Land: Africa’s greatest but still dead asset
http://www.theindependent.co.zw/
Thursday, 26 January 2012 16:51
By Eddie Cross
IN THE pre-colonial era of African culture, both in respect of those tribes
that cultivated and those that were nomadic in character or even the Nguni
tribes that pursued a militaristic form of life and culture, all regarded
land as God-given and a common good. Usage determined title and could be
usurped at any time by force of arms or tribal consensus. Life was insecure,
short and pretty torrid.
Because these widely spread communities were basically using the land until
it was exhausted or grazing was finished, they seldom built permanent
accommodation –– nomads living in tents and the cultivators living in huts
that could be simply abandoned when it became necessary to move on. Once
abandoned, the land recovered in its own time. A similar situation existed
in pre-colonial America and in Australia.

WORK ORDER 1 :: According to the article on land in Africa, how did pre-colonial African cultures regard land?

INFORMATION SUPPLIED ::
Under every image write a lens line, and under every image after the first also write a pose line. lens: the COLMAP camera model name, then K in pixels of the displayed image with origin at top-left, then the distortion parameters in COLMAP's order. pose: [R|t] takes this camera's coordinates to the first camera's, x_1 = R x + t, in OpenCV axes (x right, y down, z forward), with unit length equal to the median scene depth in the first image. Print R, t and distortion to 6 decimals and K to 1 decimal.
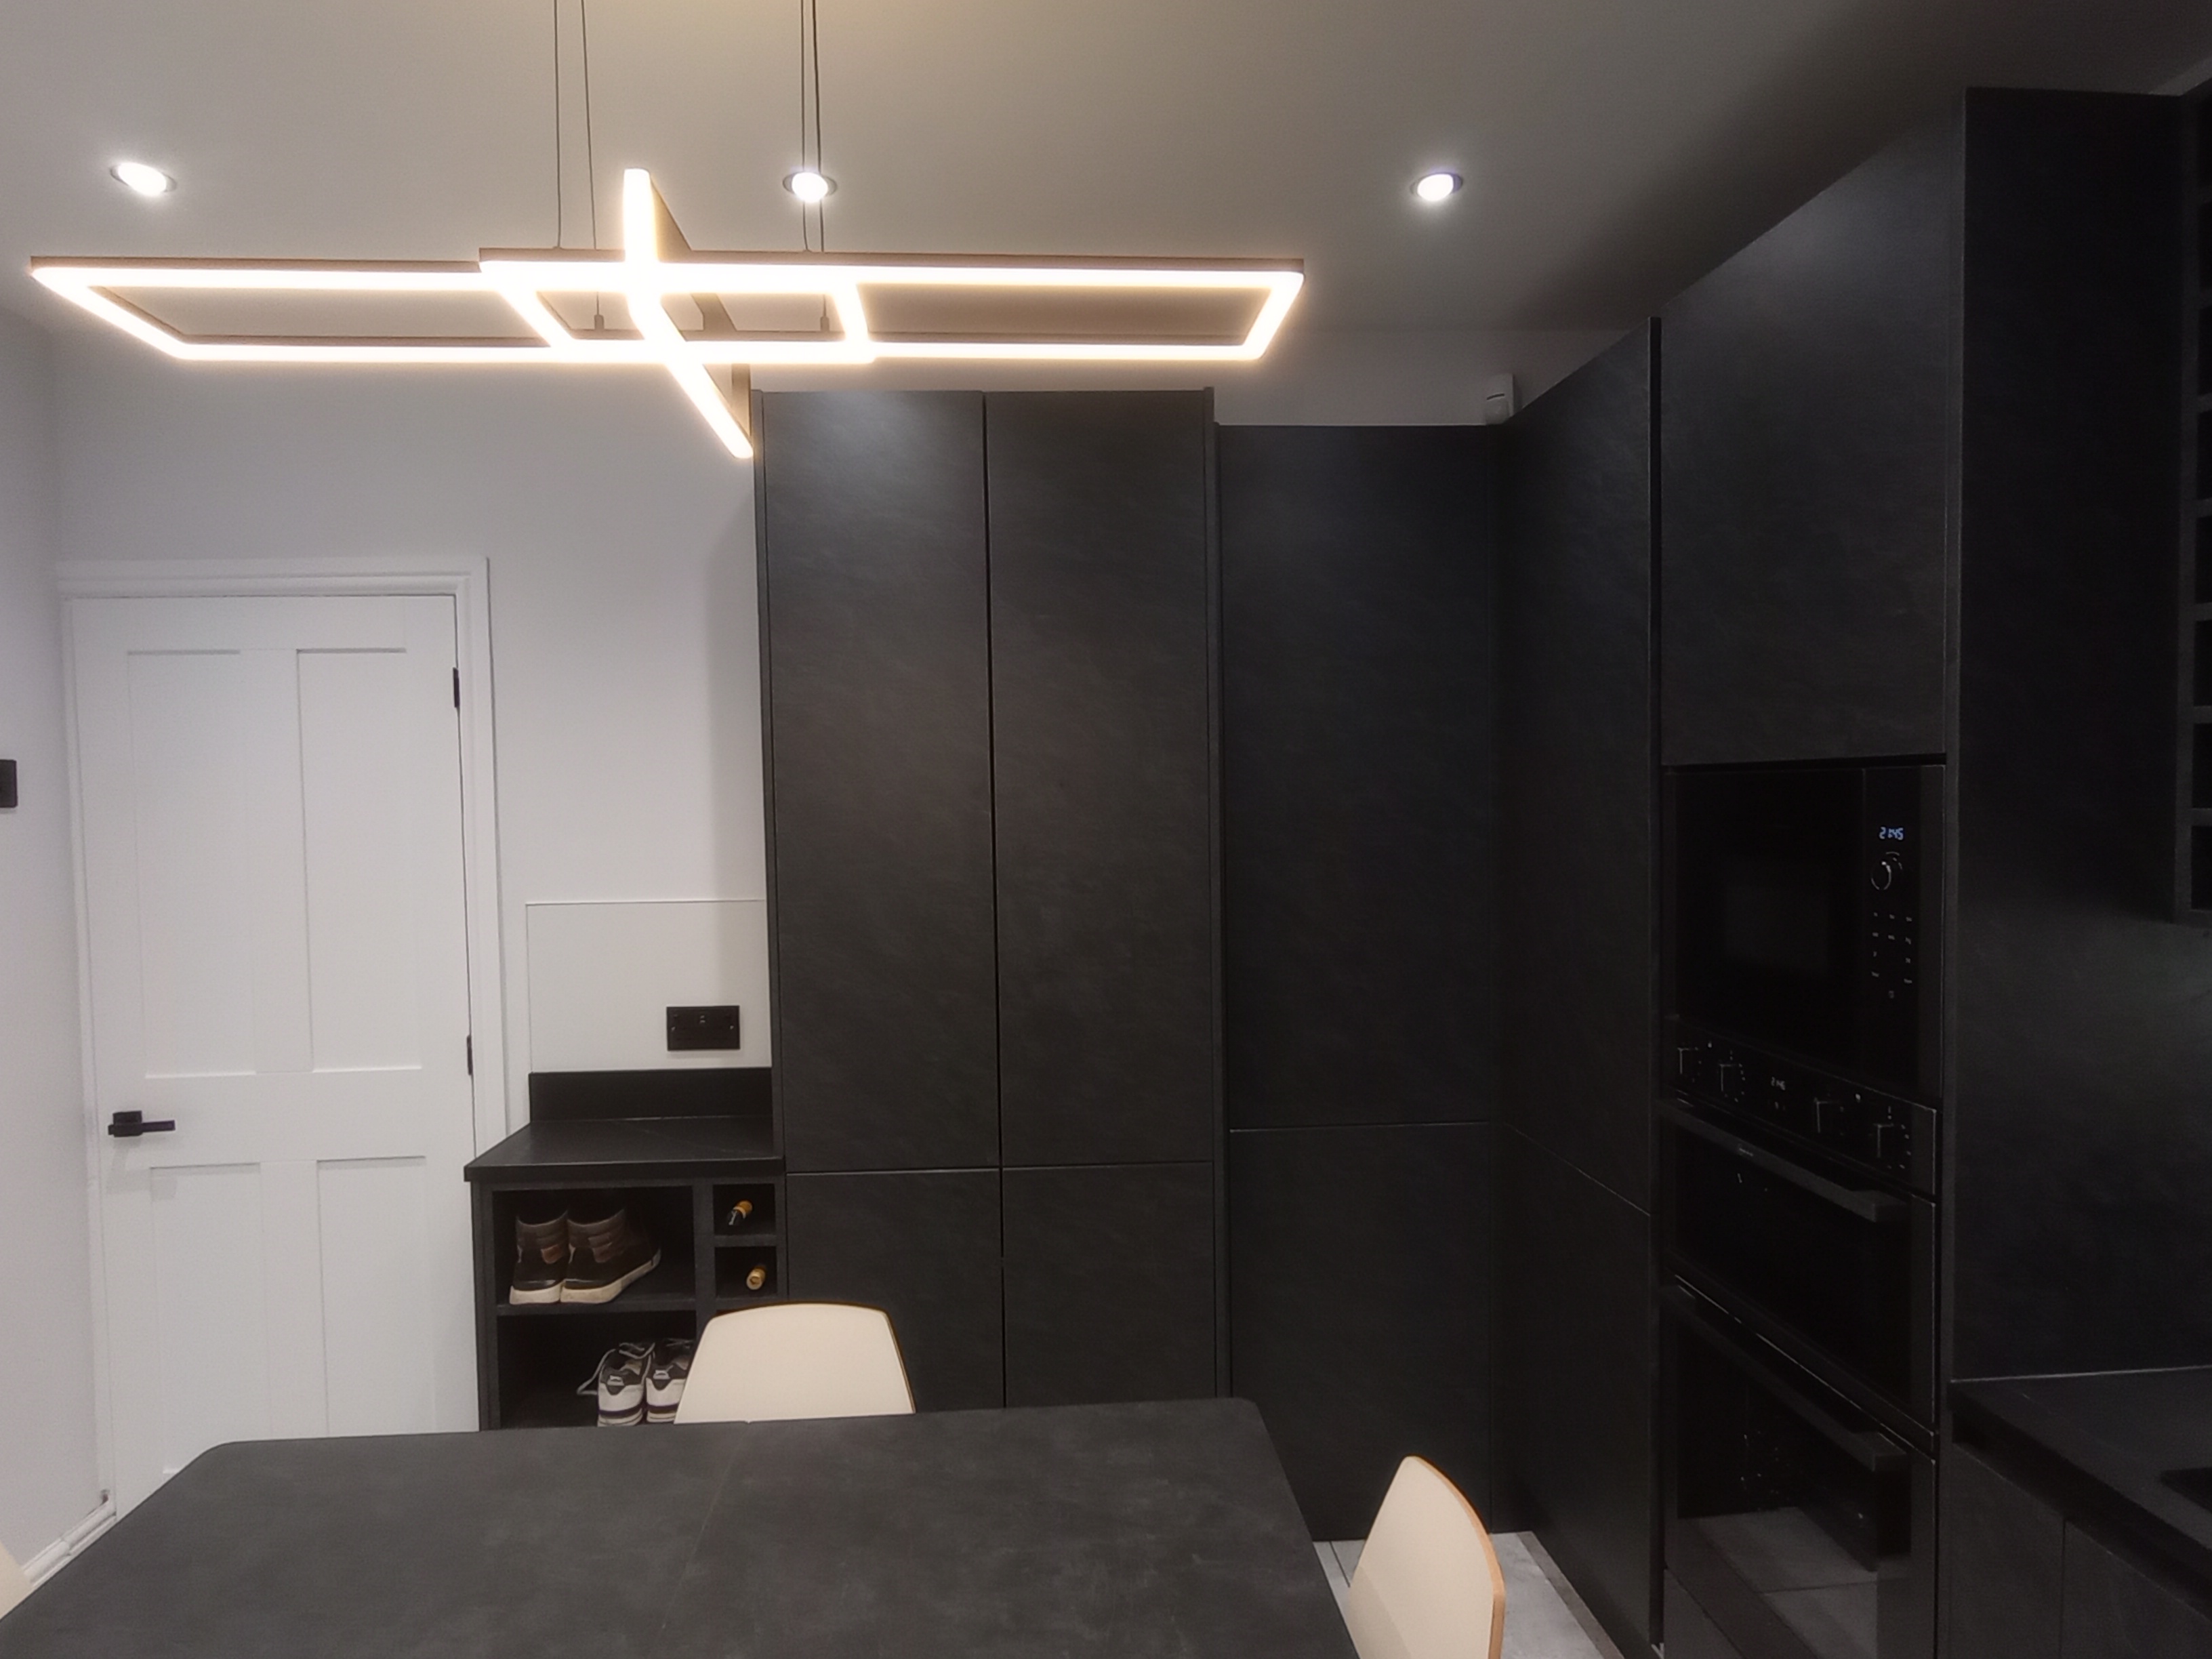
lens RADIAL K [[1287.9, 0, 1087.8], [0, 1287.9, 840.2], [0, 0, 1]] dist [0.000237, 0.000709]
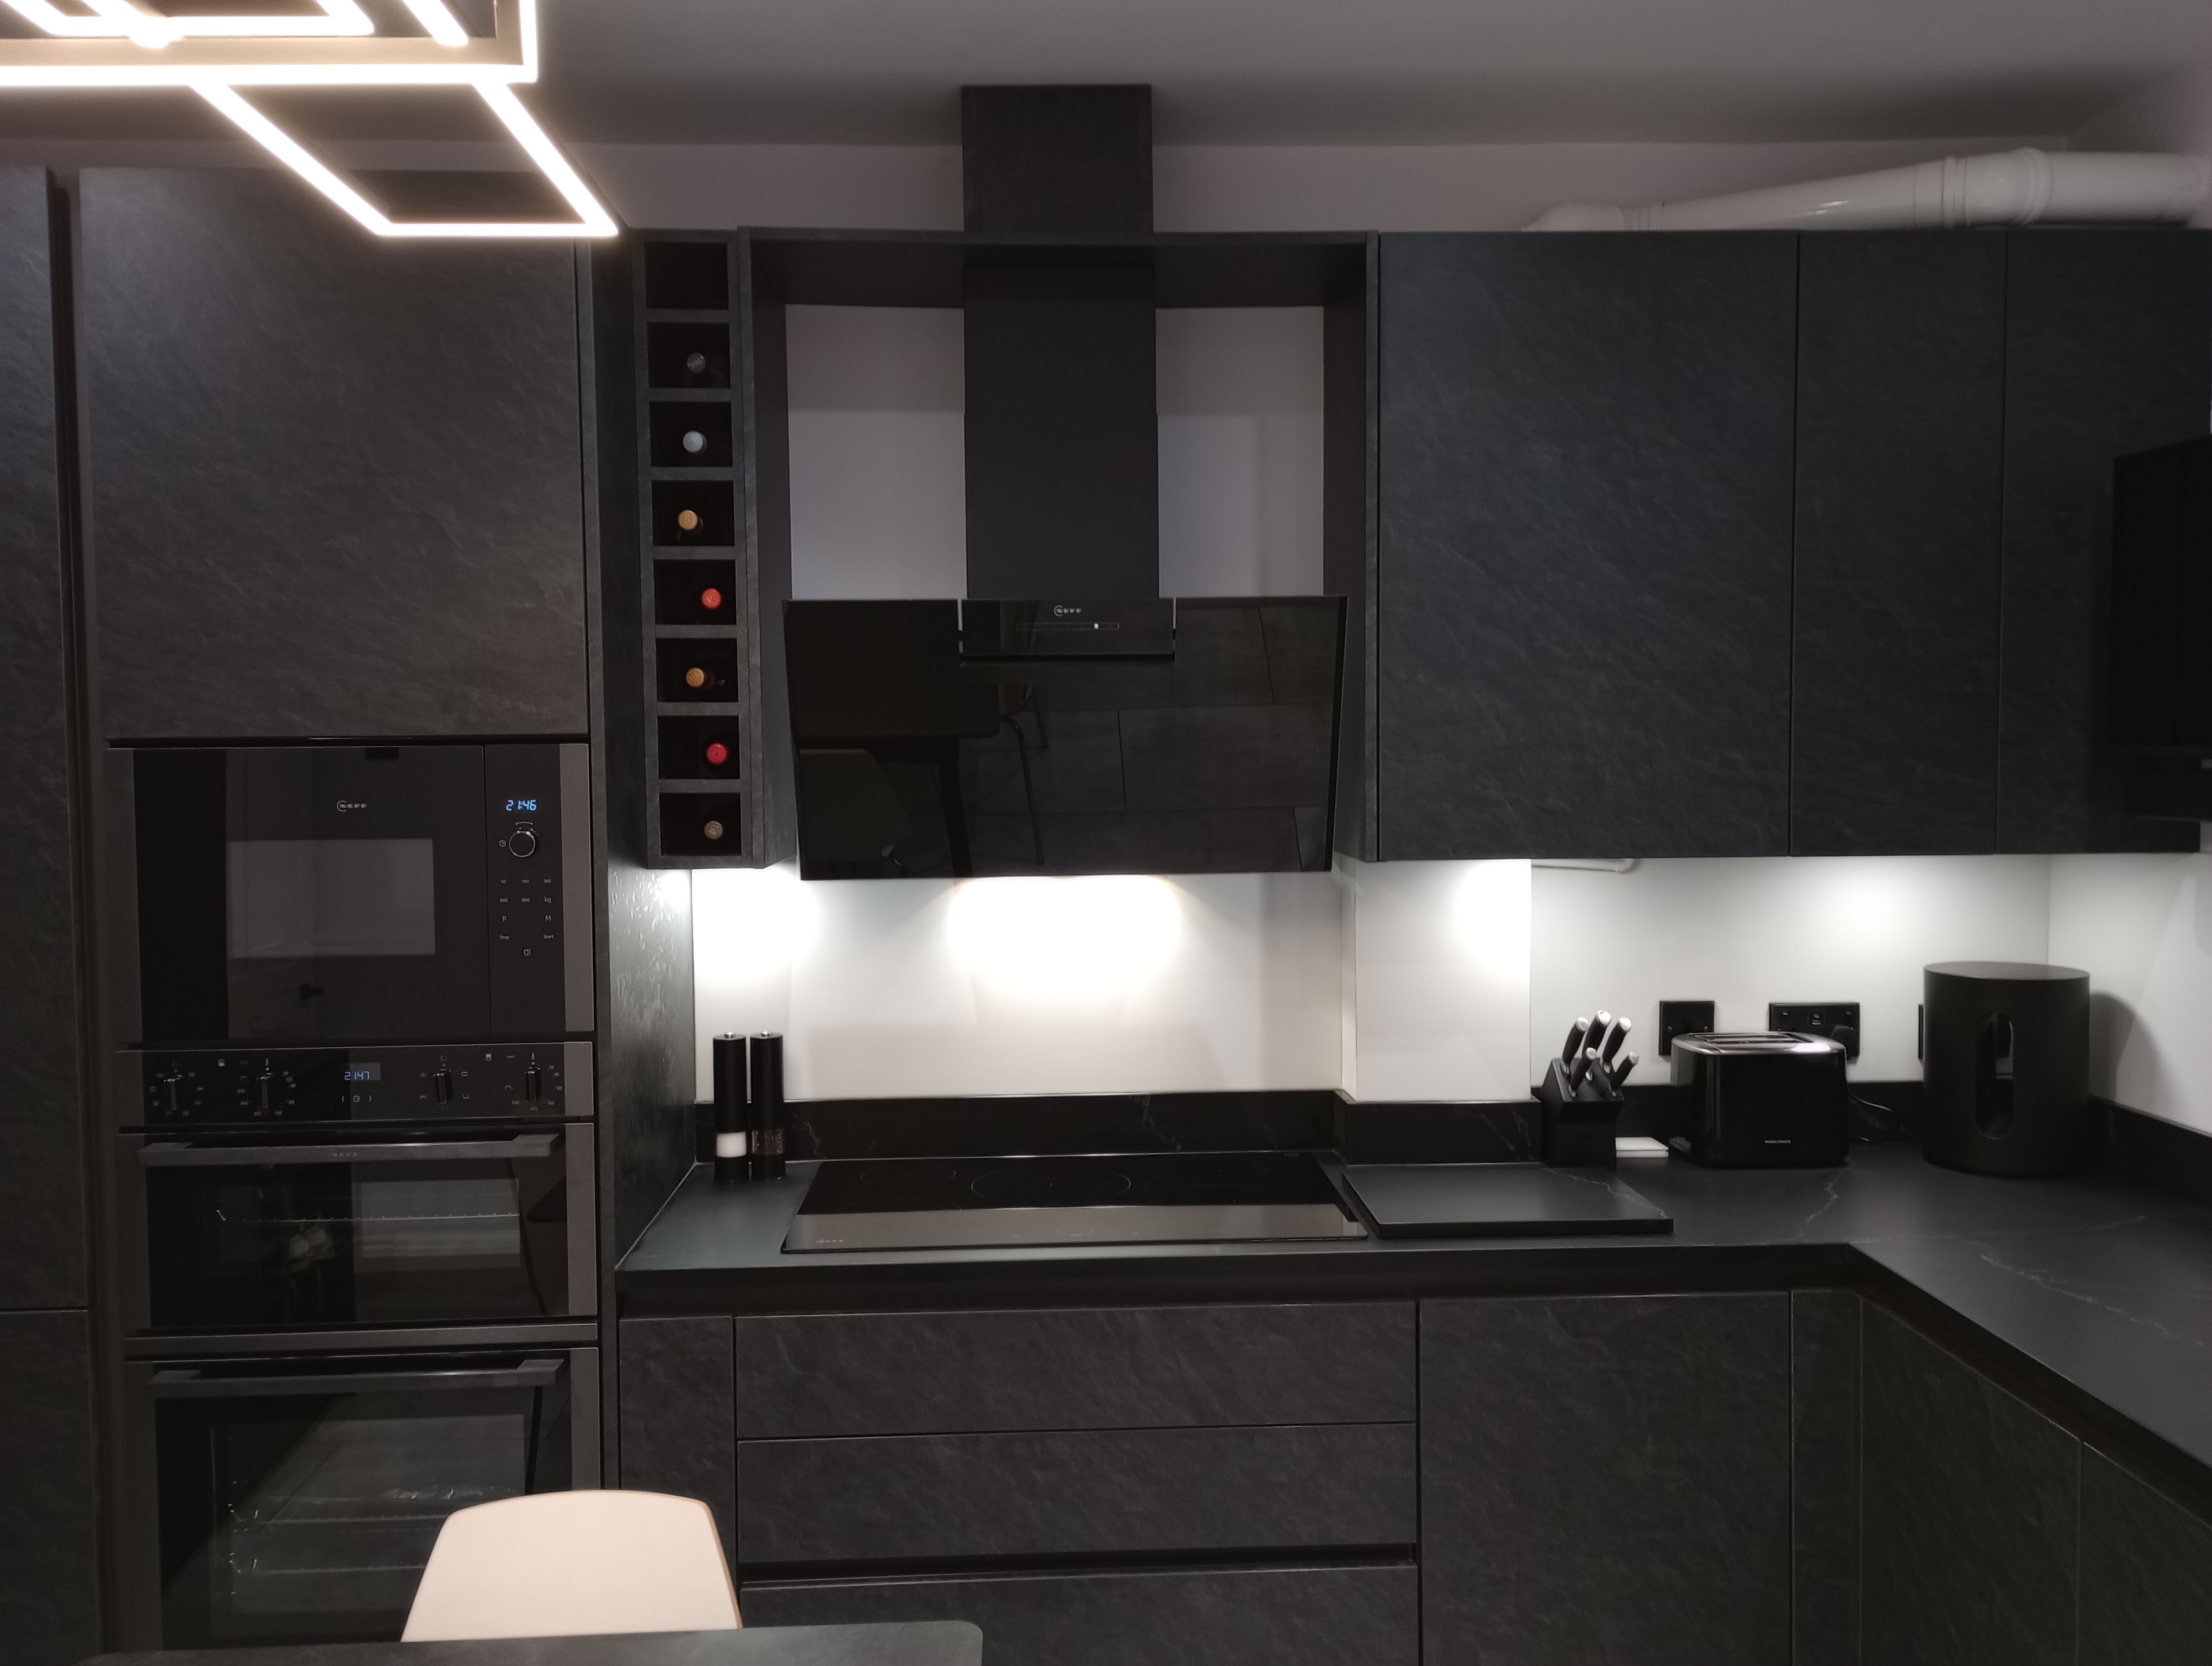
lens RADIAL K [[1821.6, 0, 1111.6], [0, 1821.6, 824.3], [0, 0, 1]] dist [0.085780, -0.094008]
pose [[0.021891, -0.027276, 0.999388, -0.686596], [0.048465, 0.998481, 0.026189, -0.004336], [-0.998585, 0.047862, 0.023179, 0.340701]]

WORK ORDER 2 :: Retype every line of the records verbatim, but leave out the pictures.

REPLY 1 :: They regarded land as God-given and a common good.

REPLY 2 ::
Under every image write a lens line, and under every image after the first also write a pose line. lens: the COLMAP camera model name, then K in pixels of the displayed image with origin at top-left, then the distortion parameters in COLMAP's order. pose: [R|t] takes this camera's coordinates to the first camera's, x_1 = R x + t, in OpenCV axes (x right, y down, z forward), with unit length equal to the median scene depth in the first image. Print R, t and distortion to 6 decimals and K to 1 decimal.
lens RADIAL K [[1287.9, 0, 1087.8], [0, 1287.9, 840.2], [0, 0, 1]] dist [0.000237, 0.000709]
lens RADIAL K [[1821.6, 0, 1111.6], [0, 1821.6, 824.3], [0, 0, 1]] dist [0.085780, -0.094008]
pose [[0.021891, -0.027276, 0.999388, -0.686596], [0.048465, 0.998481, 0.026189, -0.004336], [-0.998585, 0.047862, 0.023179, 0.340701]]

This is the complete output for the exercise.